C’est un cauchemar permanent. Je n’arrête pas de revoir mon enfant tomber juste à côté de moi
Mohamed Abdullah
Au gré des discussions, des bribes d’histoires se dévoilent. Chacun a la sienne. Des histoires d’éclats d’obus dans les jambes récoltés pendant la fuite, d’incarcérations arbitraires, d’humiliations en tout genre. Autant de récits que les déplacés de Dibaga se disent et ressassent ensemble. Les consultations se font plus autour du thé qu’avec des psychiatres diplômés. Qui est mort? Comment? Où? Quel est le pire moment vécu sous la domination de Daech? On parle de tout. Du manque de nourriture, aussi.

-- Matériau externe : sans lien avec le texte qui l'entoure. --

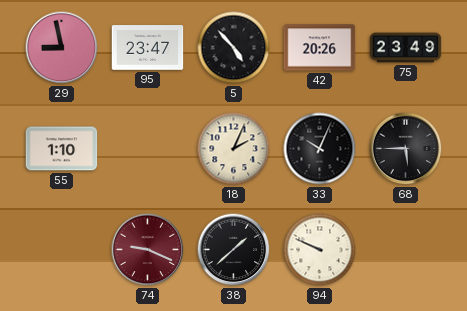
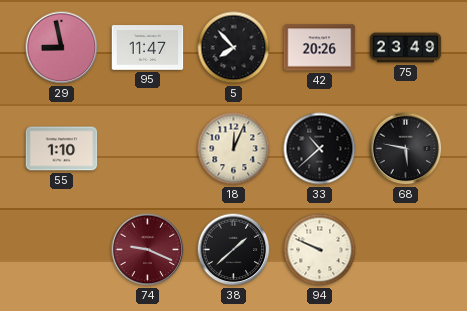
95: 23:47 -> 11:47
5: 4:53 -> 7:53
18: 2:04 -> 12:04
33: 10:04 -> 10:38
68: 5:45 -> 5:47
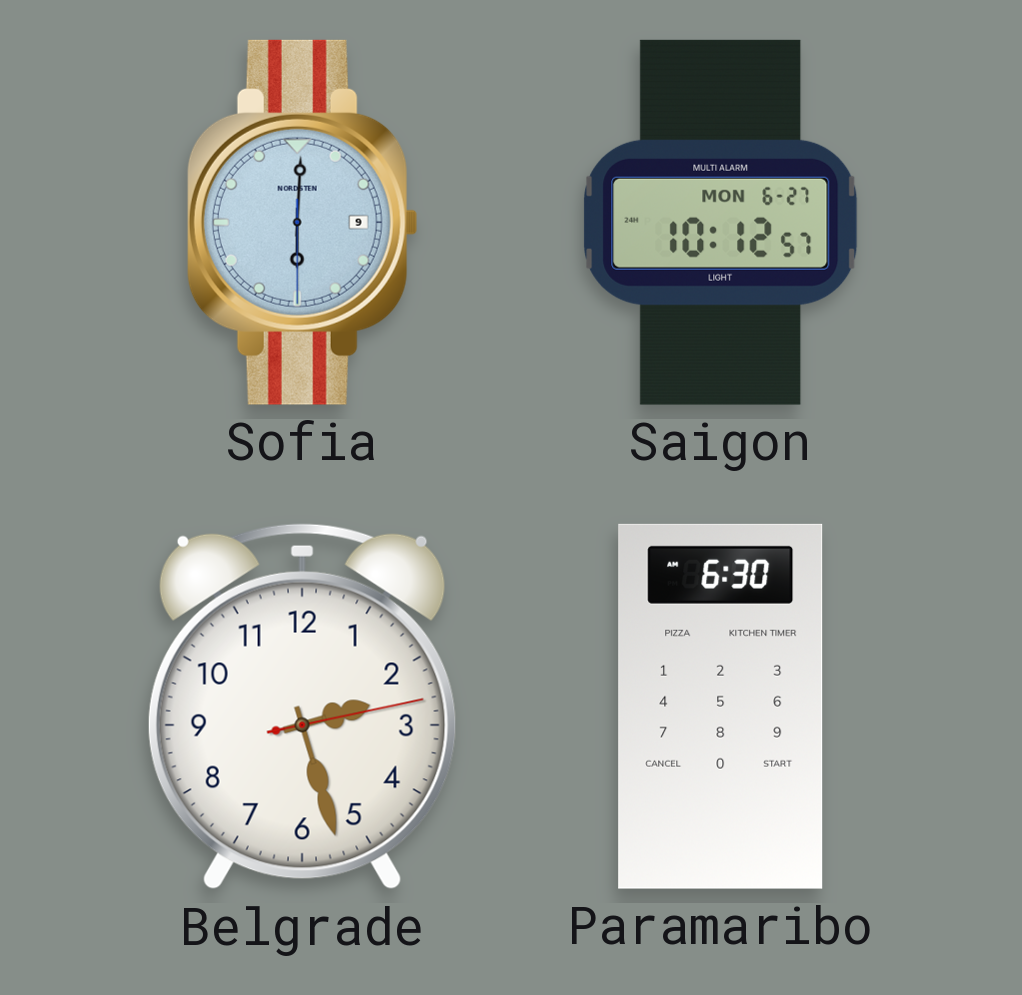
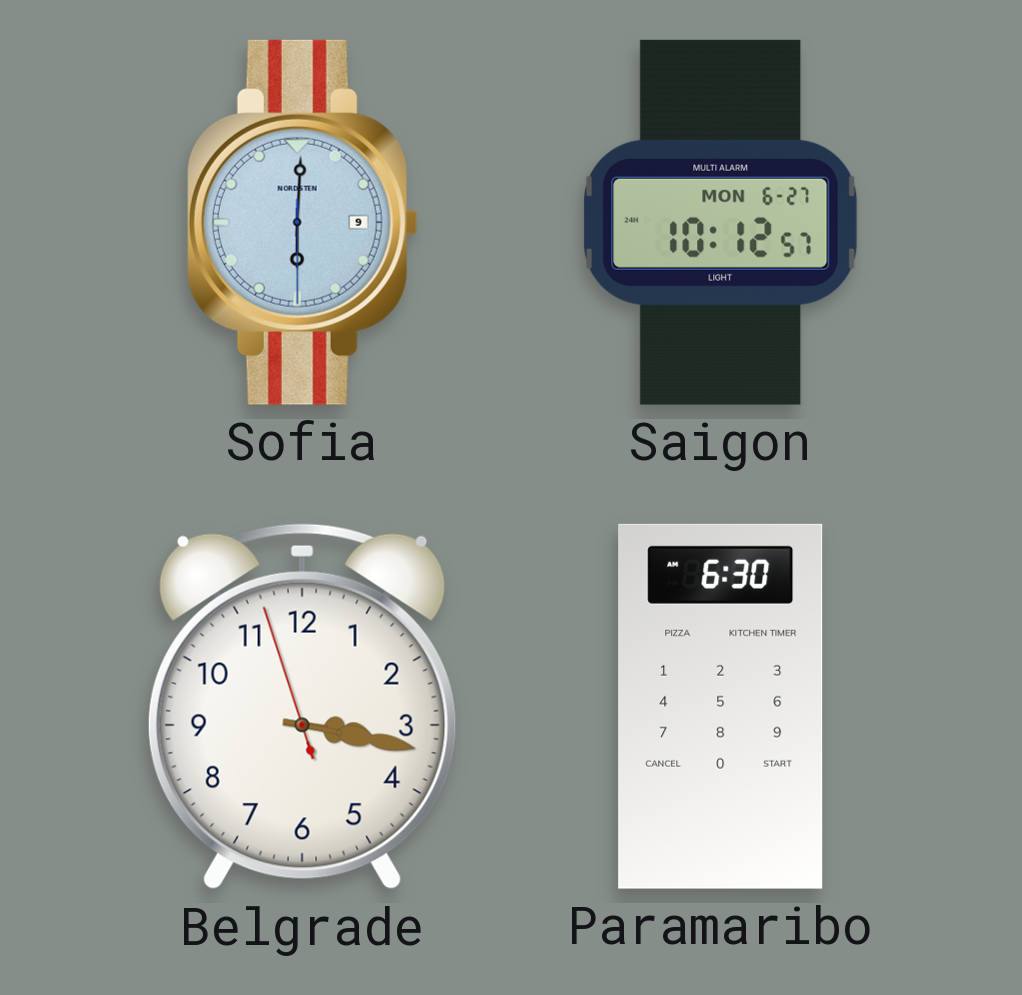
Belgrade: 2:27 -> 3:16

«Quand on est partis, il n’y avait plus grand-chose à manger. Ou alors ça coûtait une fortune, explique Abou Ali, la cinquantaine. Le prix des tomates a triplé, alors on complétait avec des fèves ou des plantes.» Assis devant une grande tente, Abou Ali fait fureur avec son chapeau haut de forme confectionné en bouts de carton et frappé du logo des Nations unies. Très vite, le blagueur s’efface quand il évoque son désir de vengeance. «Ils ont tué ma sœur un soir de juillet l’année dernière. C’était le ramadan, nous rompions le jeun quand j’ai entendu les coups de feu. Elle habitait avec son mari à une centaine de mètres de chez moi.» Quand il accourt chez elle, quatre hommes masqués sont devant la maison. Il entre et soulève de terre son corps criblé de balles. «Je n’ai pas posé de question, ils m’auraient tué aussi.» Sa sœur, il y a cinq ans, s’était présentée à des élections locales. Elle a été dénoncée. «Selon eux, une femme ne doit pas faire ça, explique-t-il avec un sourire triste. Ces gens peuvent sortir une loi et la changer juste après. Il n’y a rien de clair, ça change en fonction de leur humeur.»
«Très peu de psychiatres»
Une chose est certaine, sous Daech, les interdictions sont nombreuses. Pas de cigarettes, pas de satellite, pas de téléphone, interdiction de se raser la barbe, obligation de porter le pantalon court pour les hommes et d’être entièrement voilées pour les femmes. Selon les témoignages, la punition va de la simple amende à l’emprisonnement ou l’exécution.
Diman est coordinatrice pour l’ONG Al Masala. Au début des opérations militaires qui ont provoqué l’appel d’air, «la situation était vraiment intenable» affirme-t-elle. Depuis, Al Masala, avec l’aide de Médecin sans frontières et de l’International Medical Corps, a réussi à améliorer la prise en charge des «nouveaux». Néanmoins, la situation n’est en rien idyllique:
«Nous avons très peu de psychiatres au Kurdistan, c’est notre plus gros problème. Certaines personnes ont besoin de traitement mais nous ne pouvons leur apporter que des soins basiques. Ces gens ont tout quitté, ils vivent avec des voisins qu’ils ne connaissent pas. Ils ne se sentent pas en sécurité: ça crée énormément de pression psychologique.»
En plus du manque de moyens, les ONG s’occupant de soutien psychologique ont un autre obstacle, tout aussi important. «Lors de leur arrivée dans les camps, les déplacés ou les réfugiés disent qu’ils n’ont que des besoins matériels. Après plusieurs mois, plusieurs années parfois, ils commencent à parler. Pour le moment à Dibaga, ils parlent principalement de problèmes logistiques», ajoute Shahla Hussein, travailleuse sociale d’Al Masala.
Mohamed Abdullah, lui, n’a aucune idée de quoi sera fait son avenir. Pour le moment il tente d’encaisser. Son plus jeune fils lui a demandé l’autre jour «si les médecins pouvaient réparer la tête de Walid». Il a aussi entendu sa fille de 13 ans, une balle encore logée dans la jambe, lui hurler qu’elle ne voulait plus vivre. «Je reprendrai peut-être une vie normale. Nous les Irakiens nous avons tous des problèmes. Nous devons les surmonter.» Les enfants? «Nous ne parlerons plus de Walid et ils oublieront.» Les rescapés de Dibaga ont réussi à s’échapper de Daech, mais pas de leur passé. Ils doivent maintenant surmonter un autre défi peut être encore plus dur: renouer avec une vie «normale».